The Mormon's mother, played by Meryl Streep was portrayed with a lot of sensitivity and there were some excellent lines in the film that really were food for thought. It's just a pity that the series was shunted to an end, in what was too obviously a result of an attempt to transplant the end of the play on to the screen.
My favourite scenes in the movie both involve the Mormon characters, funnily enough. The first scene is when the Mormon wife talks to a museum manequin about change:
Harper: In your experience of the world. How do people change?

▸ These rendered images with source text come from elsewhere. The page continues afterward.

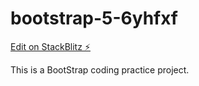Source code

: # bootstrap-5-6yhfxf

[Edit on StackBlitz ⚡️](https://stackblitz.com/edit/bootstrap-5-6yhfxf)

This is a BootStrap coding practice project.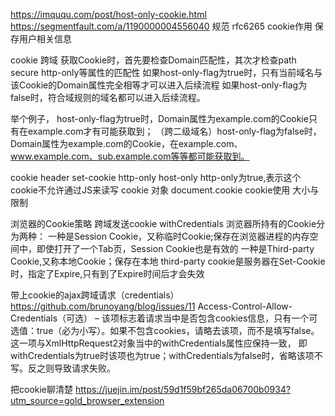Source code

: https://imququ.com/post/host-only-cookie.html
https://segmentfault.com/a/1190000004556040
规范 rfc6265
cookie作用
保存用户相关信息


cookie 跨域
获取Cookie时，首先要检查Domain匹配性，其次才检查path secure http-only等属性的匹配性
如果host-only-flag为true时，只有当前域名与该Cookie的Domain属性完全相等才可以进入后续流程
如果host-only-flag为false时，符合域规则的域名都可以进入后续流程。

举个例子，
host-only-flag为true时，Domain属性为example.com的Cookie只有在example.com才有可能获取到；
（跨二级域名）host-only-flag为false时，Domain属性为example.com的Cookie，在example.com、www.example.com、sub.example.com等等都可能获取到。


cookie header set-cookie http-only host-only
  http-only为true,表示这个cookie不允许通过JS来读写
cookie 对象 document.cookie
cookie使用  大小与限制




浏览器的Cookie策略
跨域发送cookie withCredentials
浏览器所持有的Cookie分为两种：
一种是Session Cookie，又称临时Cookie;保存在浏览器进程的内存空间中，即使打开了一个Tab页，Session Cookie也是有效的
一种是Third-party Cookie,又称本地Cookie；保存在本地
third-party cookie是服务器在Set-Cookie时，指定了Expire,只有到了Expire时间后才会失效


带上cookie的ajax跨域请求（credentials）
https://github.com/brunoyang/blog/issues/11
Access-Control-Allow-Credentials（可选） – 该项标志着请求当中是否包含cookies信息，只有一个可选值：true（必为小写）。如果不包含cookies，请略去该项，而不是填写false。这一项与XmlHttpRequest2对象当中的withCredentials属性应保持一致，
即withCredentials为true时该项也为true；withCredentials为false时，省略该项不写。反之则导致请求失败。












把cookie聊清楚
https://juejin.im/post/59d1f59bf265da06700b0934?utm_source=gold_browser_extension


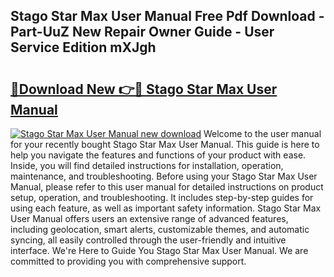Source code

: ## Stago Star Max User Manual Free Pdf Download - Part-UuZ New Repair Owner Guide - User Service Edition mXJgh

# <h2><a href="http://cf2994.oget.top/?id=Stago+Star+Max+User+Manual">🔗Download New 👉🔴 Stago Star Max User Manual</a></h2>

[![Stago Star Max User Manual new download](https://i.imgur.com/5g1atiW.png)](http://cf2994.oget.top/?id=Stago+Star+Max+User+Manual)
Welcome to the user manual for your recently bought Stago Star Max User Manual. This guide is here to help you navigate the features and functions of your product with ease. Inside, you will find detailed instructions for installation, operation, maintenance, and troubleshooting. Before using your Stago Star Max User Manual, please refer to this user manual for detailed instructions on product setup, operation, and troubleshooting. It includes step-by-step guides for using each feature, as well as important safety information. Stago Star Max User Manual offers users an extensive range of advanced features, including geolocation, smart alerts, customizable themes, and automatic syncing, all easily controlled through the user-friendly and intuitive interface. We're Here to Guide You Stago Star Max User Manual. We are committed to providing you with comprehensive support.
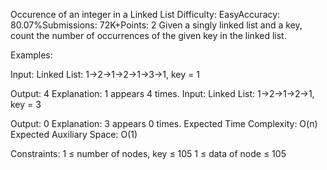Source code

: Occurence of an integer in a Linked List
Difficulty: EasyAccuracy: 80.07%Submissions: 72K+Points: 2
Given a singly linked list and a key, count the number of occurrences of the given key in the linked list.

Examples:

Input: Linked List: 1->2->1->2->1->3->1, key = 1

Output: 4
Explanation: 1 appears 4 times. 
Input: Linked List: 1->2->1->2->1, key = 3

Output: 0
Explanation: 3 appears 0 times.
Expected Time Complexity: O(n)
Expected Auxiliary Space: O(1)

Constraints:
1 ≤ number of nodes, key ≤ 105
1 ≤ data of node ≤ 105

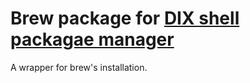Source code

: # Brew package for [DIX shell packagae manager](https://github.com/gikmx/dix)

A wrapper for brew's installation.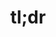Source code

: ---
ee_id_show: '4169'
title: tl;dr
url: tldr-new-york
live_url:
year: '2014'
venue: Team Gallery
state_country: New York
type:
dates:
wwwnews:
wwweblast:
pitch: Tried 2 b a grown up and did a show focusing on just one series of work…. w/
  appearances from the “lake” applet, Britney, Hillary, Sport Products, On Compression,
  etc, etc.
ps:
credits:
download:
layout: shows
---
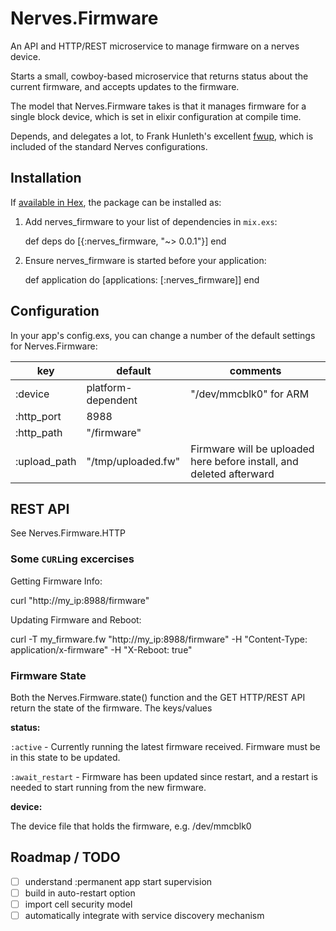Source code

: # Nerves.Firmware

An API and HTTP/REST microservice to manage firmware on a nerves device.

Starts a small, cowboy-based microservice that returns status about the
current firmware, and accepts updates to the firmware.

The model that Nerves.Firmware takes is that it manages firmware for
a single block device, which is set in elixir configuration at compile
time.

Depends, and delegates a lot, to Frank Hunleth's excellent
[fwup](https://github.com/fhunleth/fwup), which is included of the standard
Nerves configurations.

## Installation

If [available in Hex](https://hex.pm/docs/publish), the package can be installed as:

  1. Add nerves_firmware to your list of dependencies in `mix.exs`:

        def deps do
          [{:nerves_firmware, "~> 0.0.1"}]
        end

  2. Ensure nerves_firmware is started before your application:

        def application do
          [applications: [:nerves_firmware]]
        end

## Configuration

In your app's config.exs, you can change a number of the default settings
for Nerves.Firmware:

| key          | default              | comments                            |
|--------------|----------------------|-------------------------------------|
| :device      | platform-dependent   | "/dev/mmcblk0" for ARM              |
| :http_port   | 8988                 |                                     |
| :http_path   | "/firmware"          |                                     |
| :upload_path | "/tmp/uploaded.fw"   | Firmware will be uploaded here before install, and deleted afterward |

## REST API

See Nerves.Firmware.HTTP

### Some `CURL`ing excercises

Getting Firmware Info:

  curl "http://my_ip:8988/firmware"

Updating Firmware and Reboot:

  curl -T my_firmware.fw "http://my_ip:8988/firmware" -H "Content-Type: application/x-firmware" -H "X-Reboot: true"

### Firmware State

Both the Nerves.Firmware.state() function and the GET HTTP/REST API return
the state of the firmware.  The keys/values

__status:__

`:active` - Currently running the latest firmware received.  Firmware
must be in this state to be updated.

`:await_restart` - Firmware has been updated since restart, and a restart is
needed to start running from the new firmware.

__device:__

The device file that holds the firmware, e.g. /dev/mmcblk0

## Roadmap / TODO

- [ ] understand :permanent app start supervision
- [ ] build in auto-restart option
- [ ] import cell security model
- [ ] automatically integrate with service discovery mechanism
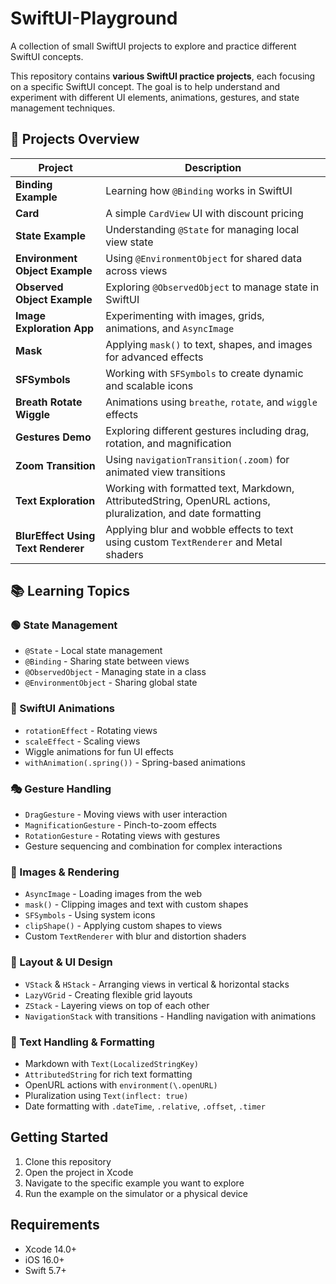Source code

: # SwiftUI-Playground

A collection of small SwiftUI projects to explore and practice different SwiftUI concepts.

This repository contains **various SwiftUI practice projects**, each focusing on a specific SwiftUI concept. The goal is to help understand and experiment with different UI elements, animations, gestures, and state management techniques.

## 📂 Projects Overview

| Project | Description |
|---------|-------------|
| **Binding Example** | Learning how `@Binding` works in SwiftUI |
| **Card** | A simple `CardView` UI with discount pricing |
| **State Example** | Understanding `@State` for managing local view state |
| **Environment Object Example** | Using `@EnvironmentObject` for shared data across views |
| **Observed Object Example** | Exploring `@ObservedObject` to manage state in SwiftUI |
| **Image Exploration App** | Experimenting with images, grids, animations, and `AsyncImage` |
| **Mask** | Applying `mask()` to text, shapes, and images for advanced effects |
| **SFSymbols** | Working with `SFSymbols` to create dynamic and scalable icons |
| **Breath Rotate Wiggle** | Animations using `breathe`, `rotate`, and `wiggle` effects |
| **Gestures Demo** | Exploring different gestures including drag, rotation, and magnification |
| **Zoom Transition** | Using `navigationTransition(.zoom)` for animated view transitions |
| **Text Exploration** | Working with formatted text, Markdown, AttributedString, OpenURL actions, pluralization, and date formatting |
| **BlurEffect Using Text Renderer** | Applying blur and wobble effects to text using custom `TextRenderer` and Metal shaders |

## 📚 Learning Topics

### 🟢 State Management
* `@State` - Local state management
* `@Binding` - Sharing state between views
* `@ObservedObject` - Managing state in a class
* `@EnvironmentObject` - Sharing global state

### 🎨 SwiftUI Animations
* `rotationEffect` - Rotating views
* `scaleEffect` - Scaling views
* Wiggle animations for fun UI effects
* `withAnimation(.spring())` - Spring-based animations

### 🎭 Gesture Handling
* `DragGesture` - Moving views with user interaction
* `MagnificationGesture` - Pinch-to-zoom effects
* `RotationGesture` - Rotating views with gestures
* Gesture sequencing and combination for complex interactions

### 🎼 Images & Rendering
* `AsyncImage` - Loading images from the web
* `mask()` - Clipping images and text with custom shapes
* `SFSymbols` - Using system icons
* `clipShape()` - Applying custom shapes to views
* Custom `TextRenderer` with blur and distortion shaders

### 🏢 Layout & UI Design
* `VStack` & `HStack` - Arranging views in vertical & horizontal stacks
* `LazyVGrid` - Creating flexible grid layouts
* `ZStack` - Layering views on top of each other
* `NavigationStack` with transitions - Handling navigation with animations

### 🔢 Text Handling & Formatting
* Markdown with `Text(LocalizedStringKey)`
* `AttributedString` for rich text formatting
* OpenURL actions with `environment(\.openURL)`
* Pluralization using `Text(inflect: true)`
* Date formatting with `.dateTime`, `.relative`, `.offset`, `.timer`

## Getting Started

1. Clone this repository
2. Open the project in Xcode
3. Navigate to the specific example you want to explore
4. Run the example on the simulator or a physical device

## Requirements

* Xcode 14.0+
* iOS 16.0+
* Swift 5.7+
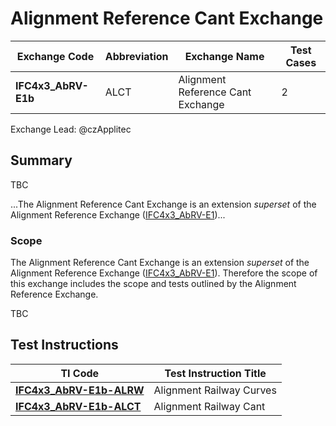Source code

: # Alignment Reference Cant Exchange

| Exchange Code       | Abbreviation | Exchange Name                     | Test Cases |
|---------------------|--------------|-----------------------------------|------------|
| **IFC4x3_AbRV-E1b** | ALCT         | Alignment Reference Cant Exchange | 2          |

Exchange Lead: @czApplitec

## Summary

TBC

...The Alignment Reference Cant Exchange is an extension *superset* of the Alignment Reference Exchange ([IFC4x3_AbRV-E1](../E1-ALRF))...

### Scope

The Alignment Reference Cant Exchange is an extension *superset* of the Alignment Reference Exchange ([IFC4x3_AbRV-E1](../E1-ALRF)). Therefore the scope of this exchange includes the scope and tests outlined by the Alignment Reference Exchange.

TBC

## Test Instructions

| TI Code                            | Test Instruction Title   |
|------------------------------------|--------------------------|
| [**IFC4x3_AbRV-E1b-ALRW**](./ALRW) | Alignment Railway Curves |
| [**IFC4x3_AbRV-E1b-ALCT**](./ALCT) | Alignment Railway Cant   |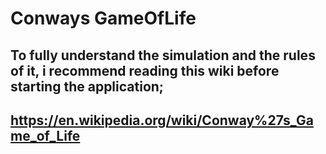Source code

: # Conways GameOfLife

## To fully understand the simulation and the rules of it, i recommend reading this wiki before starting the application;

## https://en.wikipedia.org/wiki/Conway%27s_Game_of_Life
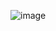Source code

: ![image](https://user-images.githubusercontent.com/76609302/152508833-f3c4d7c7-fb63-4c86-9458-b51f910f6d1c.png)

Mormon Mother: Well it has something to do with God so it's not very nice. God splits the skin with a jagged thumbnail from throat to belly and then plunges a huge filthy hand in, he grabs hold of your bloody tubes and they slip to evade his grasp but he squeezes hard, he insists, he pulls and pulls till all your innards are yanked out and the pain! We can't even talk about that. And then he stuffs them back, dirty, tangled and torn. It's up to you to do the stitching.
Harper: And then get up. And walk around.
Mormon Mother: Just mangled guts pretending.
The second is a scene on the beach from (8.20 to the end)
I thought the whole thing looked great, and the concept was a good one, but the ending really annoyed me for some reason, and made me think that the whole thing was more corny than my mood had suggested it was before.